A Sample of my Weekly Health and Eating Schedule
A synopsis of my weekly regiment


Embarking on a health journey is a process of gradual evolution. Over the years, I've honed my regimen, and I'd like to share it for those seeking inspiration. Remember, these habits took time to develop, so patience is key.
Daily Routine: Fasting and Feeding
I practice a strict fasting routine. From Tuesday to Saturday, I fast for 20 hours each day, consuming only water during this period.

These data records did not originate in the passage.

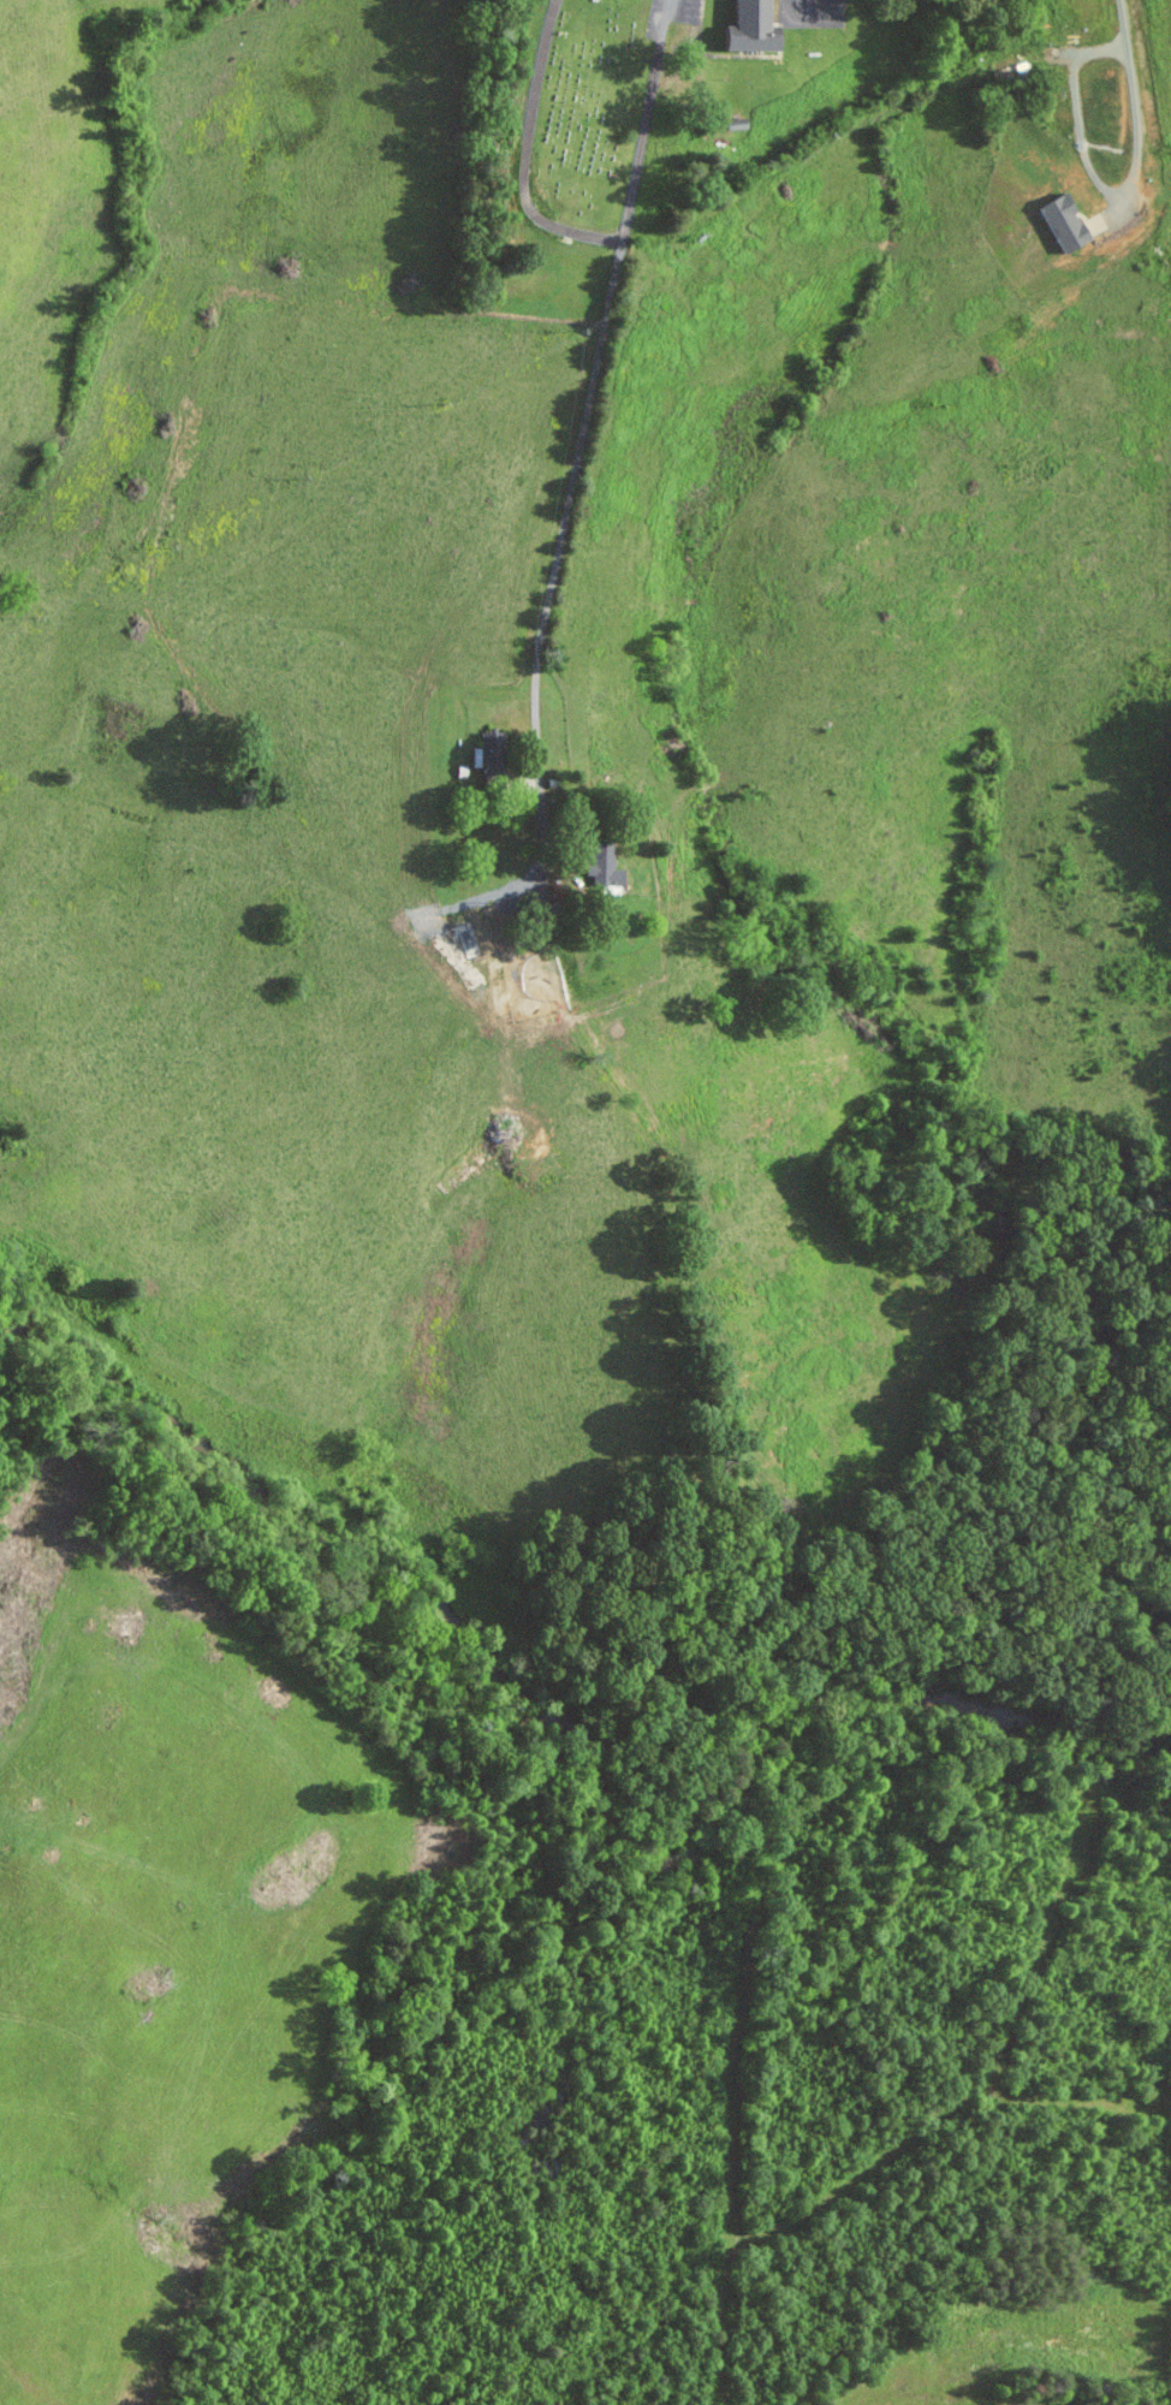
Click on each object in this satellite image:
road: (821, 6)
road: (1123, 22)
road: (1096, 180)
building: (1058, 223)
road: (586, 412)
building: (483, 752)
building: (599, 864)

Sunday Adjustment: Depending on my wake-up time and the previous night's meal, I fast for at least 16 hours, sometimes reduced to 14 or 15 hours.

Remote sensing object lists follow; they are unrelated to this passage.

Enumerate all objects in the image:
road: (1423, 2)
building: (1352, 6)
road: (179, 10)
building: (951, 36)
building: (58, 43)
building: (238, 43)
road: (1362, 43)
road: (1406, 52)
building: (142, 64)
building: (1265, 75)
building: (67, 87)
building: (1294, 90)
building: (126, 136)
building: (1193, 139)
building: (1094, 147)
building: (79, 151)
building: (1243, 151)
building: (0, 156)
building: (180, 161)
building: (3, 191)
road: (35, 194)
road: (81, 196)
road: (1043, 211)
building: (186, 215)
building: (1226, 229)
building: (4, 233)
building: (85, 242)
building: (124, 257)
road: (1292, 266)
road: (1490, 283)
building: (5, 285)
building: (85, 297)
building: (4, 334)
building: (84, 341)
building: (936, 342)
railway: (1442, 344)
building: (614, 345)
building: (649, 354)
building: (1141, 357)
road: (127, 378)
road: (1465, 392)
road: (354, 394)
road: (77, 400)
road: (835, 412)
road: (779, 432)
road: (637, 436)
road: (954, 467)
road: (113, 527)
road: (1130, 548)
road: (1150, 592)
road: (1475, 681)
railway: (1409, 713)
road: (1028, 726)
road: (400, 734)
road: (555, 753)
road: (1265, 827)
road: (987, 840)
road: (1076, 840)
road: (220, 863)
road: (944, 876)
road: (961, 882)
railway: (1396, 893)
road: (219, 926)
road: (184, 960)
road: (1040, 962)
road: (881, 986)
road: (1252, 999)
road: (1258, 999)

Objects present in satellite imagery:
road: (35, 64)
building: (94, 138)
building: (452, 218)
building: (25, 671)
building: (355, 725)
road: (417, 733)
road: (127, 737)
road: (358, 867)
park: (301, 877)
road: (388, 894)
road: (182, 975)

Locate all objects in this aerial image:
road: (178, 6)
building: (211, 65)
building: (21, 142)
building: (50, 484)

Sunday Evening to Tuesday Morning: I embark on a 36-hour water-only fast, often extending to 38-40 hours.
Despite fasting, I never skip my Monday and Tuesday workouts.
Breaking the Fast
Each day, I break my fast in a specific manner:
Tuesday to Friday: I start with 20-24 ounces of 100% pure celery juice.
Saturday: I break my fast with a fruits and chia seed blend, prepared like a smoothie.

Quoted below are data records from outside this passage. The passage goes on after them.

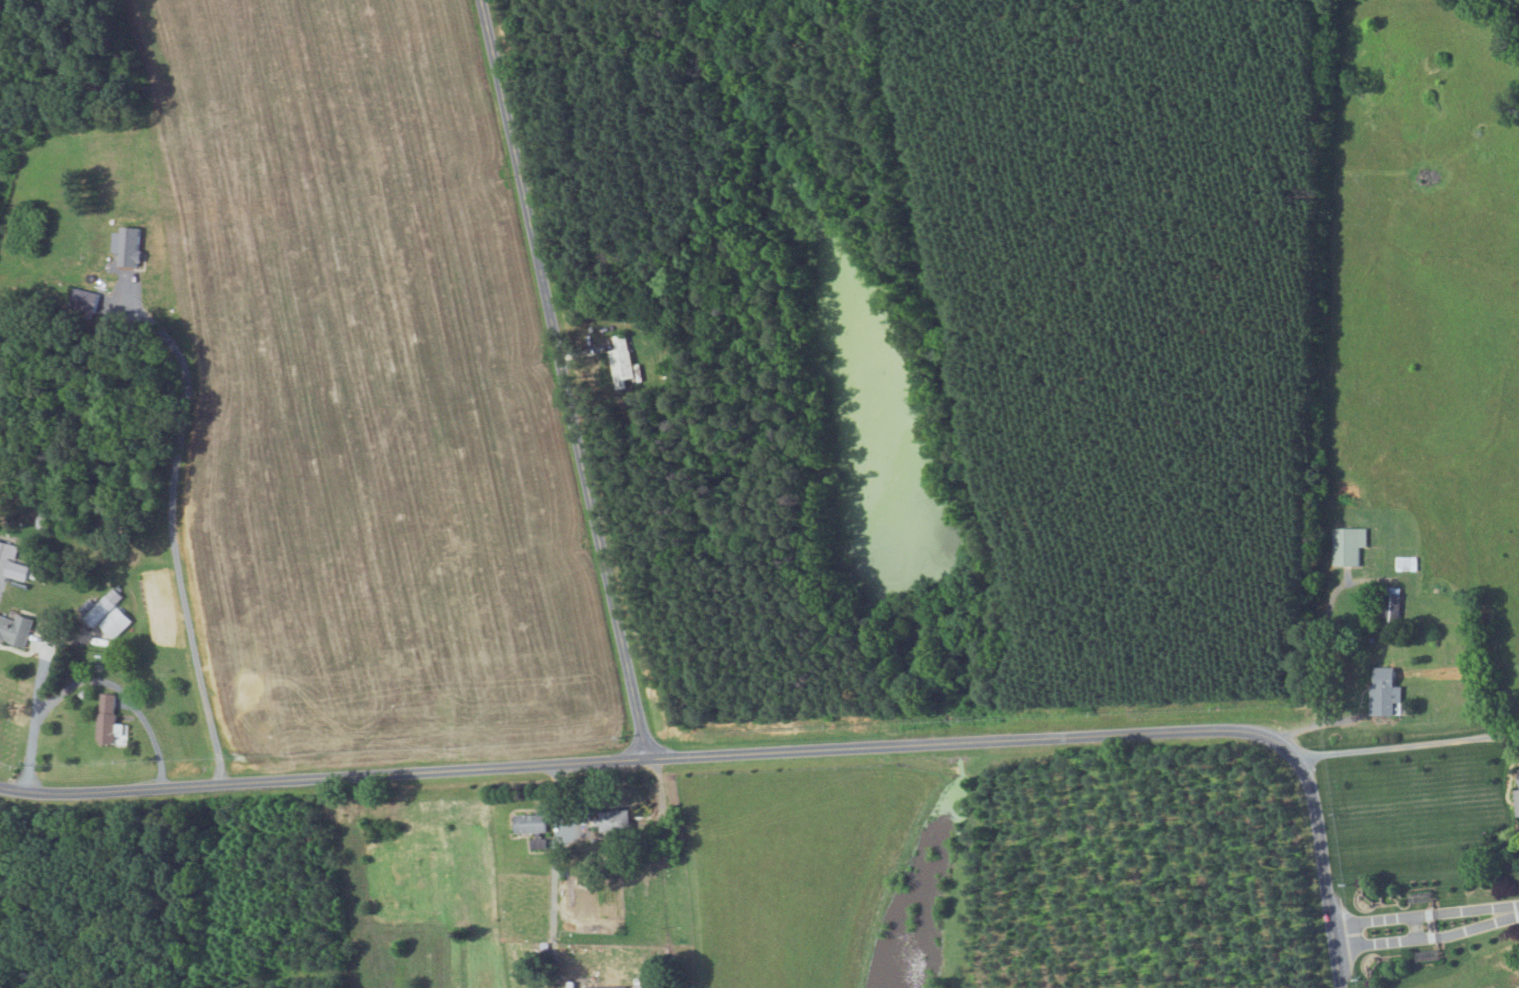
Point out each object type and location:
building: (128, 247)
building: (620, 361)
road: (563, 378)
building: (42, 520)
road: (172, 531)
building: (1347, 545)
building: (12, 562)
building: (2, 567)
building: (1390, 609)
building: (106, 617)
building: (14, 630)
building: (1383, 690)
road: (121, 691)
road: (33, 718)
building: (109, 723)
road: (1408, 748)
road: (769, 751)
building: (1517, 800)
building: (612, 819)
building: (532, 827)
road: (1426, 929)
building: (604, 986)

Sunday and Thursday: I consume a special juice blend of beets, asparagus, ginger, and apple, followed by the chia seed and fruit mix.
Detailed Daily Regimen
Tuesday, Wednesday, and Friday:
Celery juice to break the fast.
A rainbow salad around 40 minutes later, featuring a wide array of fruits and vegetables, served with homemade dressing. (Salad currently is Radish, Apple, Pear, Cilantro, Orange Bell Pepper, Purple Cabbage, Cucumber, Green Onion, Leaves like Spinach, Blue berries, Organic Broccoli Sprouts, Strawberries and Blue Berries)
Some of sample raw home made recipes I follow are (you can google to find more) https://greenevi.com/raw-fettuccine-alfredo-how-to-spiralize-without-a-spiralizer/, https://ohsheglows.com/ultra-creamy-hemp-salad-dressing-nut-free-oil-free-delicata-squash-salad/
Decaf, organic Swiss water processed coffee.
Thin slices of purple sweet potato with homemade hummus or avocado.
A meal of homemade plant-based curry with a brown rice/quinoa mix or eggs (on Tuesday).
Thursday:
Beet blend (apple, Beet, Asparagus and inch of Ginger) cold pressed juice to break the fast.
Fruits and chia seeds mix.
Home-brewed Indian Masala chai with raw organic milk, accompanied by purple sweet potato slices.
A meal of vegan patty and hash browns.
Saturday:
Chia seeds and fruits blend.
Masala tea with Indian snacks.
Snacks and tea later in the day.
Dining out, allowing for flexibility in food choices.
Sunday:
Beet blend juice.
Chia seed and fruit mix.
Tea with snacks.
A meal of white rice with meat-based dishes before the 36-hour fast begins.
Morning Routine
Wake up at 5 or 6 am.
Morning personal care, followed by reading.
Wim Hof breathing exercises, except for Saturdays when I do Soma breathing.
Varied daily exercise routine.
Post-exercise, a 20-minute meditation session.
Affirmations and prayers for known individuals.
Journaling, including gratitude reflections.
Supplements and Medication
I take a minimal approach to supplements, preferring NMN, probiotics, B-12, and Ashwagandha. I avoid excessive medication and supplements.
This regimen is a snapshot of my current lifestyle, subject to change as I listen to my body and discover new health practices.